Madhe Ghat is a waterfall located in Maharashtra, a state of India, around 62 km southwest of Pune, bordering Raigad district and in the vicinity of Torna Fort, Rajgad, Raigad Fort and the backwaters of the Bhatghar Dam. The name of the waterfall is Laxmi Waterfall. It is about 850 meters above sea level and situated in dense forests behind Torna Fort. The view from Madhe Ghat offers a panorama of a vast area, comprising, for example, Raigad Fort, Lingana, Varandha Ghat and Shivthar Ghal.

Historically, the spot is known for its connection to the warrior Tanaji Malusare. When Malusare died in the battle of Sinhagad, his body was to be taken for last rites in his native village Umrathe near Poladpur. Tanaji Malusare's funeral procession was taken to his native place starting from Madhe Ghat.

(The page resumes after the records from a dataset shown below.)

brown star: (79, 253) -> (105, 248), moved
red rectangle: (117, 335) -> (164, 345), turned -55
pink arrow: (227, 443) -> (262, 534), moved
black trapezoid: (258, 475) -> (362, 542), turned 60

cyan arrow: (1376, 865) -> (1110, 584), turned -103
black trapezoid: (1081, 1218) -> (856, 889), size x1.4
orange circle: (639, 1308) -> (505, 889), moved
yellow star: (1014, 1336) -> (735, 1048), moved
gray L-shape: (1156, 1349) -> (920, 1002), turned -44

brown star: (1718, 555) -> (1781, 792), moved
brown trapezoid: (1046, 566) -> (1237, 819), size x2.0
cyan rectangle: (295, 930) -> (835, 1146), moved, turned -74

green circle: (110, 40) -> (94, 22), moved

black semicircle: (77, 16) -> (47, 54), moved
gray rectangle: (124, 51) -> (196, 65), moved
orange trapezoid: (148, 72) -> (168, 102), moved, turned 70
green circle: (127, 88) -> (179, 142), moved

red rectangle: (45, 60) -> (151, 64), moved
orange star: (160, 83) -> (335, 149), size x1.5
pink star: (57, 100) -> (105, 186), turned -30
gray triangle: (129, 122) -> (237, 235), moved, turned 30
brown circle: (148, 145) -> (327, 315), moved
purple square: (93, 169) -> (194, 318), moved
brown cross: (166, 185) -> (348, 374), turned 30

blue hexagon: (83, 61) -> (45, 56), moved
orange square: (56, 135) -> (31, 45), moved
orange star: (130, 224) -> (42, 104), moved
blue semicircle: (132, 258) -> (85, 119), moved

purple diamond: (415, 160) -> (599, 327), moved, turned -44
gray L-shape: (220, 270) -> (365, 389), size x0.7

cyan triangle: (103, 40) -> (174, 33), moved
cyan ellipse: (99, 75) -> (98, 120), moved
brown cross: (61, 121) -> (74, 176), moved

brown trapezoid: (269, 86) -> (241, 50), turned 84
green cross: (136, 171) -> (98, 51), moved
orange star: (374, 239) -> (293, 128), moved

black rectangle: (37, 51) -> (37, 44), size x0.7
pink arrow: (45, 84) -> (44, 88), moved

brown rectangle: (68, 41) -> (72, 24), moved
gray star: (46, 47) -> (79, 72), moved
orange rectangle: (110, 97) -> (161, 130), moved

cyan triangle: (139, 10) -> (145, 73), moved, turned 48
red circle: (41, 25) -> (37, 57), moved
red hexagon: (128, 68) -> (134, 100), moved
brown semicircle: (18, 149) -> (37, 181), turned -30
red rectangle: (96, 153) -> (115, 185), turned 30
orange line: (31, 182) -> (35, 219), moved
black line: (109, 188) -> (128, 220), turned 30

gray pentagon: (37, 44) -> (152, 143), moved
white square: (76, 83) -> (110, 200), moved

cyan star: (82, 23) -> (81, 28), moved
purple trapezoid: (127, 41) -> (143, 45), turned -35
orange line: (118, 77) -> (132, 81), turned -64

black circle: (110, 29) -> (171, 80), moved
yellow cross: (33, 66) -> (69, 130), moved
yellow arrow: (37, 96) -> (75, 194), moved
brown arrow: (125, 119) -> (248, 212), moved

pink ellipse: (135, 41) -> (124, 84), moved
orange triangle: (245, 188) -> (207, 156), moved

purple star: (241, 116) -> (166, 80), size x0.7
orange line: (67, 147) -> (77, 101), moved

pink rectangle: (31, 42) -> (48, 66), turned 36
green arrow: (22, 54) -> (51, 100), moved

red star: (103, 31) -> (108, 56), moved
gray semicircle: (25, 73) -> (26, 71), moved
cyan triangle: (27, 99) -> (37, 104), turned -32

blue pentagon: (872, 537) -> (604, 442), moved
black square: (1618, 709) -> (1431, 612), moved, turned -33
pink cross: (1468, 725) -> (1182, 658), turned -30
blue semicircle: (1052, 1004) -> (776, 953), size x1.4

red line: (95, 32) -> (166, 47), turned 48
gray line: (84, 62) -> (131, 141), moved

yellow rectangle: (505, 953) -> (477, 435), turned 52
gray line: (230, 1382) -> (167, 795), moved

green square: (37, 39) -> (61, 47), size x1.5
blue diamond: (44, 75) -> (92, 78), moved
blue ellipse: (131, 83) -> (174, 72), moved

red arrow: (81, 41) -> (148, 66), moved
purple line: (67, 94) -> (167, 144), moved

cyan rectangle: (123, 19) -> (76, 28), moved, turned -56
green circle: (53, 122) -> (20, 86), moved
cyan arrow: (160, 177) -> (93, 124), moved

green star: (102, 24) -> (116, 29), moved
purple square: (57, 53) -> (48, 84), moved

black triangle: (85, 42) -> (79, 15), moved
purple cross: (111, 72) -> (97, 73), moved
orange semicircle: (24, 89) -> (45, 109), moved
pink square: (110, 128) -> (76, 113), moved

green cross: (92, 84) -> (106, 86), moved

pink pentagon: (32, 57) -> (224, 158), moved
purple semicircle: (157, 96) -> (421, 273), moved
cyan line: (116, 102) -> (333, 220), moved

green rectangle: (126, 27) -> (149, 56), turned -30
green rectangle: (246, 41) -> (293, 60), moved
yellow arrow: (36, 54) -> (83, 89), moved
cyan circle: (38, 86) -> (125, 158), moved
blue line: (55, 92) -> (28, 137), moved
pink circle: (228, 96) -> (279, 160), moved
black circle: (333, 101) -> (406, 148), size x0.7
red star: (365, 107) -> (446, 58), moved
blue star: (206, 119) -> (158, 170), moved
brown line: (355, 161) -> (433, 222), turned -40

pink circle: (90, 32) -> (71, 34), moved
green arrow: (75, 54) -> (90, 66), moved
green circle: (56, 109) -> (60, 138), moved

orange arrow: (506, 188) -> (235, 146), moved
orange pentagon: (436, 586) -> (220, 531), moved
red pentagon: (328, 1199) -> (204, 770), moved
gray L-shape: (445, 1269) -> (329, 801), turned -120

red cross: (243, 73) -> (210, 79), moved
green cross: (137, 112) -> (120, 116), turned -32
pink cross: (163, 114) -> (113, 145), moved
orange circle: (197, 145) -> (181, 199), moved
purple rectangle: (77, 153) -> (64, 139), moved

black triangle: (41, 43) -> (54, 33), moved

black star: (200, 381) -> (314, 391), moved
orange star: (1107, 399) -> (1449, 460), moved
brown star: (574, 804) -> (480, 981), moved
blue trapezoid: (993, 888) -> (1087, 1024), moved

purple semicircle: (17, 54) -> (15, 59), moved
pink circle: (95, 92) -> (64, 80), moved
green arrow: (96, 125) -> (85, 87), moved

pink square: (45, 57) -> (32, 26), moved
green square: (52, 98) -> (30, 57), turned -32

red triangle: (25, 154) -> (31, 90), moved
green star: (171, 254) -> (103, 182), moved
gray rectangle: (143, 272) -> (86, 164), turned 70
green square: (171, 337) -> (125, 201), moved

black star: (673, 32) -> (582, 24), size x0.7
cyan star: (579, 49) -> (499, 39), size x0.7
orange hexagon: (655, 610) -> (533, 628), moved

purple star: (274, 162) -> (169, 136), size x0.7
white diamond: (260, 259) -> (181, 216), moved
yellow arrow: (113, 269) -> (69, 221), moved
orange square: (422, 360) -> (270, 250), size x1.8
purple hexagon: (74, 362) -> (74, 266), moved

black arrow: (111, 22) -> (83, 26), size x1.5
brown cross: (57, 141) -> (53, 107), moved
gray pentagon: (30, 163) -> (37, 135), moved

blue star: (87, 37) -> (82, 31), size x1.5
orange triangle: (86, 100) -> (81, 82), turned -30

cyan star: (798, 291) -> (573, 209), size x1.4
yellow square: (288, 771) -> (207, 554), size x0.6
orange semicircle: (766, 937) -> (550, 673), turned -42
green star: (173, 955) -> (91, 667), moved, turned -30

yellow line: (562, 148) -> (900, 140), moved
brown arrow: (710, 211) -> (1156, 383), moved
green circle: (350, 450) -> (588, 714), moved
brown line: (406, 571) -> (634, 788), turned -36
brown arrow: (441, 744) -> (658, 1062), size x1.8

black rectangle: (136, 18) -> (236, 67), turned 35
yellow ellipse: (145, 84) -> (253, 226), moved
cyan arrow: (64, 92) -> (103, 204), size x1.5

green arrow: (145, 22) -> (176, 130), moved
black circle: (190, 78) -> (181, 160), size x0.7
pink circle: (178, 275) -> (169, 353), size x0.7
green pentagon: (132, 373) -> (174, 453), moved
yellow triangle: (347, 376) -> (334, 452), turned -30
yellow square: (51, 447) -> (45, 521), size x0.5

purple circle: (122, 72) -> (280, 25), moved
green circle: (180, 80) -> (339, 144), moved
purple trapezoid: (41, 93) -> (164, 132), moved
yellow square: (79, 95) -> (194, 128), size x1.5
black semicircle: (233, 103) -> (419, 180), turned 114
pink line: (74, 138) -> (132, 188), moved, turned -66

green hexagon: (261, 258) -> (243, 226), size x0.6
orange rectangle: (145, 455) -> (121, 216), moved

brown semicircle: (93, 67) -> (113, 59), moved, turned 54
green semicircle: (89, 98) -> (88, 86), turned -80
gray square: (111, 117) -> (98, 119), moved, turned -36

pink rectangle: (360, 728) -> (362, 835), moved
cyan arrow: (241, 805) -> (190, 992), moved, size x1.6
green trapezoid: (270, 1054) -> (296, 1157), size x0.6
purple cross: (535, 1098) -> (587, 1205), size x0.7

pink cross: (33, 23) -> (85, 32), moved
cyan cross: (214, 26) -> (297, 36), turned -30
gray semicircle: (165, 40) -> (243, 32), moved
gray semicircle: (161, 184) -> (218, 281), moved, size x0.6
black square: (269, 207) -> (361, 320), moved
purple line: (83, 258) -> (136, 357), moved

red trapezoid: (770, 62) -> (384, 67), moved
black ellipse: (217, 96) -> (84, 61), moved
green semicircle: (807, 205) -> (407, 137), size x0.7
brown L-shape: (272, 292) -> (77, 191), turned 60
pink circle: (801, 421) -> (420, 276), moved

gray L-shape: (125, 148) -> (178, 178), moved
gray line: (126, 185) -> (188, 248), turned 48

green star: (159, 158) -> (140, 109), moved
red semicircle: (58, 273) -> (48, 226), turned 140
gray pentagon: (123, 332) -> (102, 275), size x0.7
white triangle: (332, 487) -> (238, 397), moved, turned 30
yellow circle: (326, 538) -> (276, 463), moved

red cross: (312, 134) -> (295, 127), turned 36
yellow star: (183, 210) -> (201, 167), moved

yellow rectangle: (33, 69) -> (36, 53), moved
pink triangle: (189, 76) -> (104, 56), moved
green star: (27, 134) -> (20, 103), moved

From Madhe Ghat there is a walkable way to Birwadi. At the bottom of Madhe Ghat, there is also a small temple for the god Shiva with a small water tank called "Dev Take". Also you can see another waterfall and a historical path on the middle of the right adjacent hill called "Boratyachi Nal", which was used by Chatrapati Shivaji's army to go towards Kokan. The entire area has become a famous spot for trekking in recent years.